(Records from a data source)
⁂

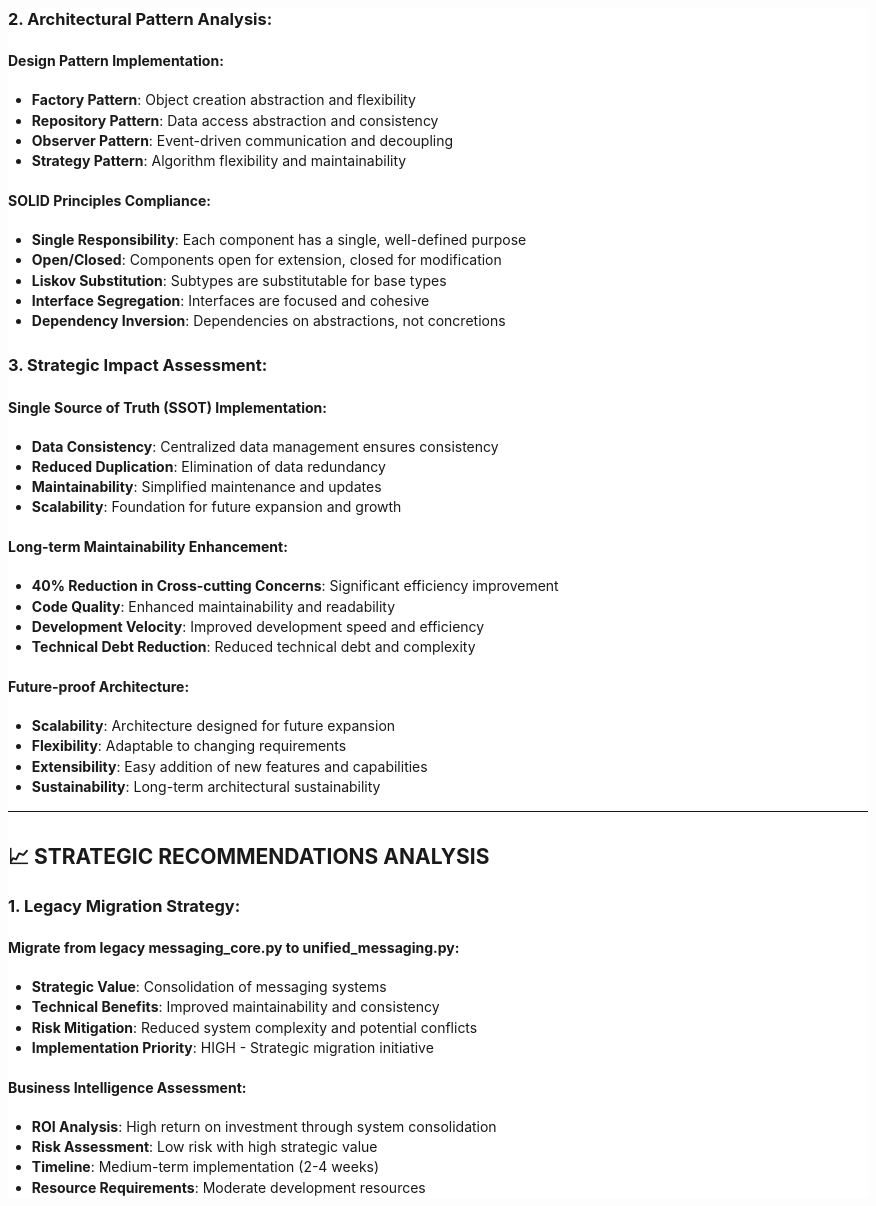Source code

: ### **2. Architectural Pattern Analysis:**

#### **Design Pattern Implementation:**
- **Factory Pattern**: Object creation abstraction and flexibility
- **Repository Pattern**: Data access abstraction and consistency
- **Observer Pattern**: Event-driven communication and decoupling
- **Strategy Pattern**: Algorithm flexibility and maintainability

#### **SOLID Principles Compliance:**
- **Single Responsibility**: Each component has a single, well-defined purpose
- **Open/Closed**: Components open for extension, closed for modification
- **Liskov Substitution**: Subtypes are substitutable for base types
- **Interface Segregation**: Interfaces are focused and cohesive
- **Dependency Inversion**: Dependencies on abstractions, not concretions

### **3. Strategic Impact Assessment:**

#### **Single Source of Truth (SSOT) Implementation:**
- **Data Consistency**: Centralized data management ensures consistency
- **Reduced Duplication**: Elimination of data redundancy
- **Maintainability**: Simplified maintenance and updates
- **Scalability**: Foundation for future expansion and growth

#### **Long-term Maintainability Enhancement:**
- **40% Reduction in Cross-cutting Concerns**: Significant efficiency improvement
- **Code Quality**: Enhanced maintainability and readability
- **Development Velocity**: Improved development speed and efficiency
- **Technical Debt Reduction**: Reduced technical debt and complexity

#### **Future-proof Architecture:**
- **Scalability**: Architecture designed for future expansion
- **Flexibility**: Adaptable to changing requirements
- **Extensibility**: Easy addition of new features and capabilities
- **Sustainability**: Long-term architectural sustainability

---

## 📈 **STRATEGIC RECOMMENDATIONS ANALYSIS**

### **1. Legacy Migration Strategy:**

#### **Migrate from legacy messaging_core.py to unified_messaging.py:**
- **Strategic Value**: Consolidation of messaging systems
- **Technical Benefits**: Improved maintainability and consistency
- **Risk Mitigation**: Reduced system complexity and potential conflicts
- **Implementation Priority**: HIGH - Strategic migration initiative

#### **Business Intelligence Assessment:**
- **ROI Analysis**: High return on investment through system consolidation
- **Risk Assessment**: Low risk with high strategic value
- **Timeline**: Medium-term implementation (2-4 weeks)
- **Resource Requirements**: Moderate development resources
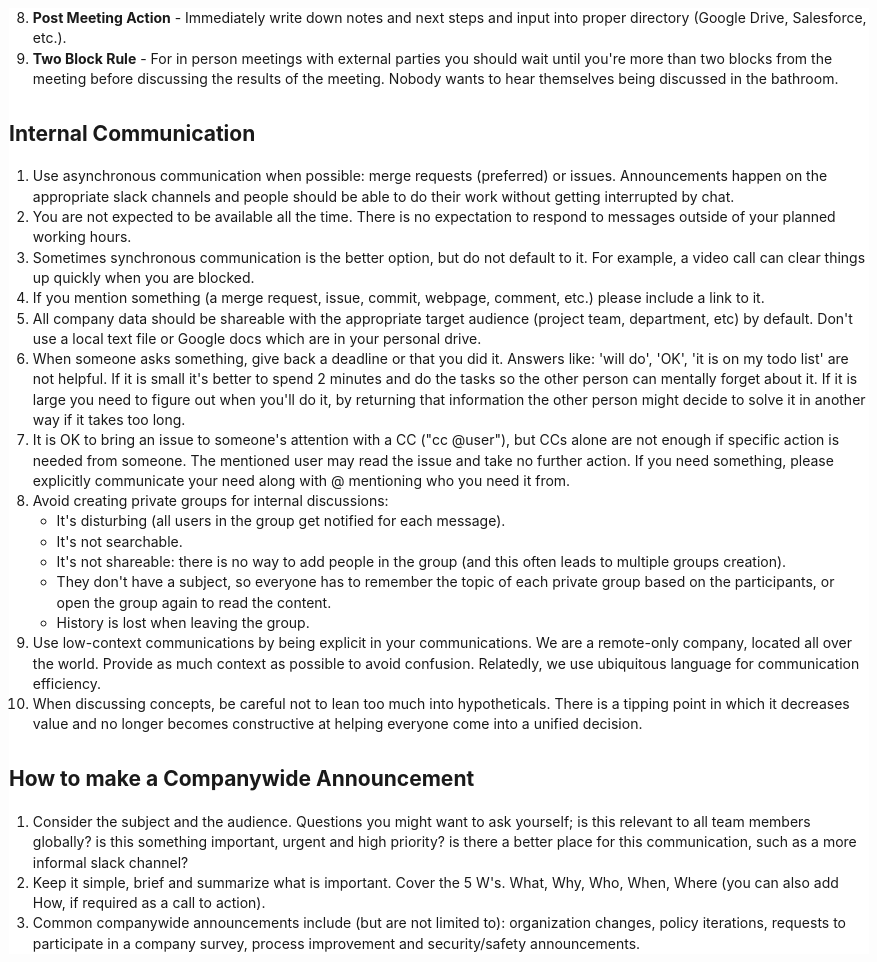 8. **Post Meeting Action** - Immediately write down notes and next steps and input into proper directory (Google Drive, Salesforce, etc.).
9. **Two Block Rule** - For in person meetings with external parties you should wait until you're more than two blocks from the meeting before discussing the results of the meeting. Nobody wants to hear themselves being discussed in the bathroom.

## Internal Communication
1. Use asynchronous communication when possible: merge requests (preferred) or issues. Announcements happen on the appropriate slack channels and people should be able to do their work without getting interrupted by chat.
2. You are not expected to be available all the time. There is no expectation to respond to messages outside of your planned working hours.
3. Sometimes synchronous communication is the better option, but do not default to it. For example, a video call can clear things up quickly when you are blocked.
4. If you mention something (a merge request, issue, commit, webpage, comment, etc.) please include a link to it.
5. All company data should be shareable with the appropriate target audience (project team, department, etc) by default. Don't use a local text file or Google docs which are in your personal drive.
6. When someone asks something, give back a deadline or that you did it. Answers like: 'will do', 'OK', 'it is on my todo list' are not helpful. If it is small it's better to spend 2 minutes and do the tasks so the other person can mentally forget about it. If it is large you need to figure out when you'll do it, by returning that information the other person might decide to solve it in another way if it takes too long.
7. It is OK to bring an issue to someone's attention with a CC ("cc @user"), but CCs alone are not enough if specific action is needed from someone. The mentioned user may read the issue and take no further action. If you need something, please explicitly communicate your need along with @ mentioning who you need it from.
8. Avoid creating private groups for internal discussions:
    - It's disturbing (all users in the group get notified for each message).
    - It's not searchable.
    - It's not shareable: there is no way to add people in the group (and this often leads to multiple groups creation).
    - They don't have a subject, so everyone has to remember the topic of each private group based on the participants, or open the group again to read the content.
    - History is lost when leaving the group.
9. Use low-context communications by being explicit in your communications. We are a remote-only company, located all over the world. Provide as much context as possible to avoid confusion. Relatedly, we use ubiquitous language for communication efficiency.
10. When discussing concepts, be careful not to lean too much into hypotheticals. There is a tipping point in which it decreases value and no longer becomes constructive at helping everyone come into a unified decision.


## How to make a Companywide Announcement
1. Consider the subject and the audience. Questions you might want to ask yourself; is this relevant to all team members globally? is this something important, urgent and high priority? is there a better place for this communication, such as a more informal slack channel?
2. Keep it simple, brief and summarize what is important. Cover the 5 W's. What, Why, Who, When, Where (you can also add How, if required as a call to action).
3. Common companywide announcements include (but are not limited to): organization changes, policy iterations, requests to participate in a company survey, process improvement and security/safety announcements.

⁂

* [Exercise instructions]: In the records above, take the lines from the line with "## 📈 **STRATEGIC RECOMMENDATIONS ANALYSIS**" up to and including the line with "- **Implementation Priority**: HIGH", and reproduce them with "Consolidation" replaced by "Unification". Leave everything else in those lines unchanged, and give only those lines.

* [Problem solution]:
## 📈 **STRATEGIC RECOMMENDATIONS ANALYSIS**

### **1. Legacy Migration Strategy:**

#### **Migrate from legacy messaging_core.py to unified_messaging.py:**
- **Strategic Value**: Unification of messaging systems
- **Technical Benefits**: Improved maintainability and consistency
- **Risk Mitigation**: Reduced system complexity and potential conflicts
- **Implementation Priority**: HIGH - Strategic migration initiative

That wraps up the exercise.